|Abstract:||The ability of designing, biofabricating and programming engineered tissue constructs, as well as modularly assembling them to achieve the engineering of heterotypic living systems is a key element for the progress of “New Biology”. This perspective consists of utilizing engineering concepts for design of complex systems and combining with the principles and properties of multiple disciplines in cellular biology at various length scales to drive composition of living material that are organized in a way that allows for the emergence of novel functionalities. Advances in this field can constitute an experimental platform that can guide the discovery of factors that allow the emergence of properties that can translate into a richer toolbox with which to address real world problems.
One important example is the development of biological machines, namely consisting of motor neurons as a source of processing and activation and skeletal muscle as the actuator of the system. Towards this goal, advances in the generation of a neuro-muscular driven machine require an expansion of design parameters and arrangement of the assembled parts, guided by parameters established by natural processes. This dissertation presents advances on the expansion of this toolbox for the engineering of multicellular living systems consisting of muscle calls and motor neurons. The dissertation focuses on the modulation of the electrical activity of motor neuronal networks, the biofabrication of neural tissue containing motor neurons, and the redesigning of previous muscle-based walking robots for higher force generation.

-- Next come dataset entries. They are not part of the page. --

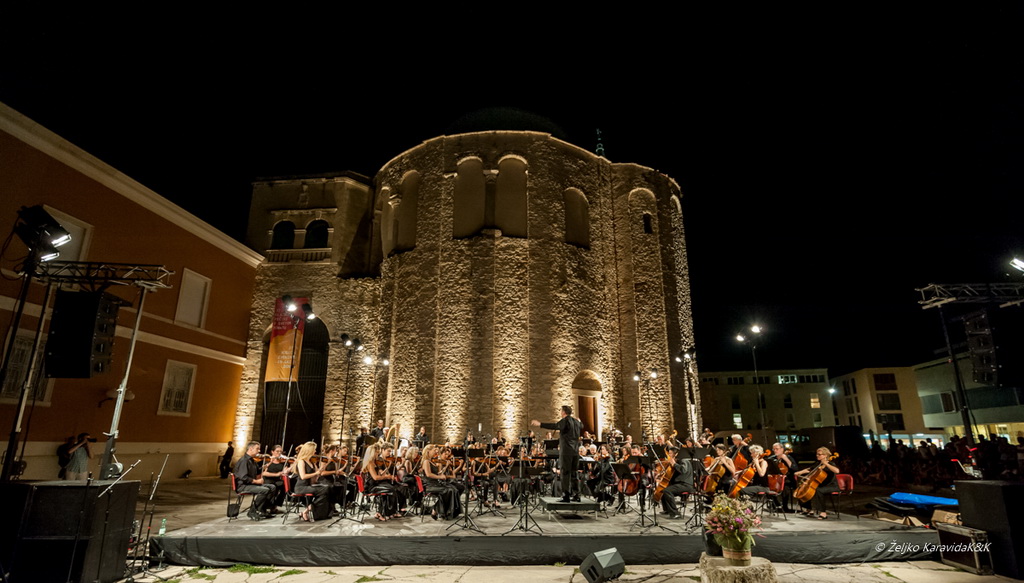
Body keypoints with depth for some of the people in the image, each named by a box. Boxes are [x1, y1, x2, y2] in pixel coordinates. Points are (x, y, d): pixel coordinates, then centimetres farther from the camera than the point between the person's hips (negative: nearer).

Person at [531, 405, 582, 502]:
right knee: (574, 473, 13)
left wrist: (540, 424, -30)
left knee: (565, 473, -5)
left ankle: (566, 496, -6)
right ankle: (576, 495, 14)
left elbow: (555, 426, -26)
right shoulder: (576, 421, 14)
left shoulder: (565, 421, -10)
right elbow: (581, 426, 36)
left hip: (566, 451, -8)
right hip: (576, 451, 8)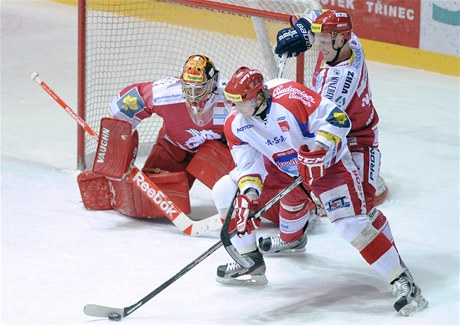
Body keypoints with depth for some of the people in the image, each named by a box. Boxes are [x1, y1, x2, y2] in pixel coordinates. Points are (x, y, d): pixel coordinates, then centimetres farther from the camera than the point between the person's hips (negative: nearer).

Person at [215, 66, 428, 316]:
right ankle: (249, 260, 21)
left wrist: (318, 150, -42)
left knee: (350, 224, -18)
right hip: (285, 169, 7)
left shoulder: (289, 97, -32)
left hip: (328, 162, -7)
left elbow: (337, 119, -31)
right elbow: (248, 164, -9)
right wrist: (248, 196, -26)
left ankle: (403, 282, -14)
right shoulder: (235, 125, -12)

First of all, the ability to uncover in-vitro methods to “reprogram” neural networks responsible for guiding the actuation of muscle is critical to engineer the dynamic functionalities needed in these biological machines. In this work, motor neurons were differentiated from mouse embryonic stem cells, which have been transfected to express a GFP reporter under the Hb9 promoter as well as Channelrhodopsin, to enable optogenetic stimulation of these neurons, which was used to design the training regimens. Past efforts have not considered reprogramming in terms of evoking long-term changes in firing patterns of in-vitro networks by training regimens during stages of neural development. Thus, in this dissertation, short and long-term programming of neural networks was explored by using optical stimulation to induce training regimens implemented during neurogenesis and synaptogenesis, and ultimately demonstrating correlation between these and the resulting plastic responses.
Furthermore, to design multicellular engineered living systems subunits that could facilitate the assembly of heterotypic biological machines, a novel biofabrication approach is proposed to form functional in-vitro neural tissue mimics (NTM) using mouse embryonic stem cells, a fibrin matrix, and 3D printed molds. This method can provide a large degree of design flexibility for development of in-vitro functional neural tissue models of varying shapes and forms for applications in the developments of engineered living systems for therapeutic biomedical research, drug discovery and disease modeling, and new engineering and research models. This type of biological manufacturing method is a good representation of the utilization and expansion of biological design principles to guide the creation of self-organized complex functional structures, thus enriching the toolbox for the top-down engineering approach.
Finally, the development of skeletal muscle driven biological machines require optimized approaches for design given the mechanical dynamics between the actuating muscle and the scaffold. This means that advancing these biologically driven soft robots will involve employing different scaffold geometries and cellular constructs to enable a controllable emergence for increased production of force and functionality. Having the flexibility of altering geometry while ensuring tissue viability can enable advancing functional output from these machines through the implementation of new construction concepts and fabrication approaches. Furthermore, a forward engineering approach was developed to design next generation biological machines via direct numerical simulations and subsequent fabrication of high force producing biological machines.
The present thesis aims to propose the development of building blocks and modular technologies surrounding the realization of motor neuronal driven machines, through the implementation of effective training regimens to reprogram neural networks, implementing biofabrication techniques for neural tissues and optimizing design and scaling force produced by the muscle actuators in these biological machines. These stepwise enhancements in the engineering of the subunits are critical for the successful assembly of more complex structures and our understanding of how to build on these designs towards solving real world problems in medicine, environment, and manufacturing.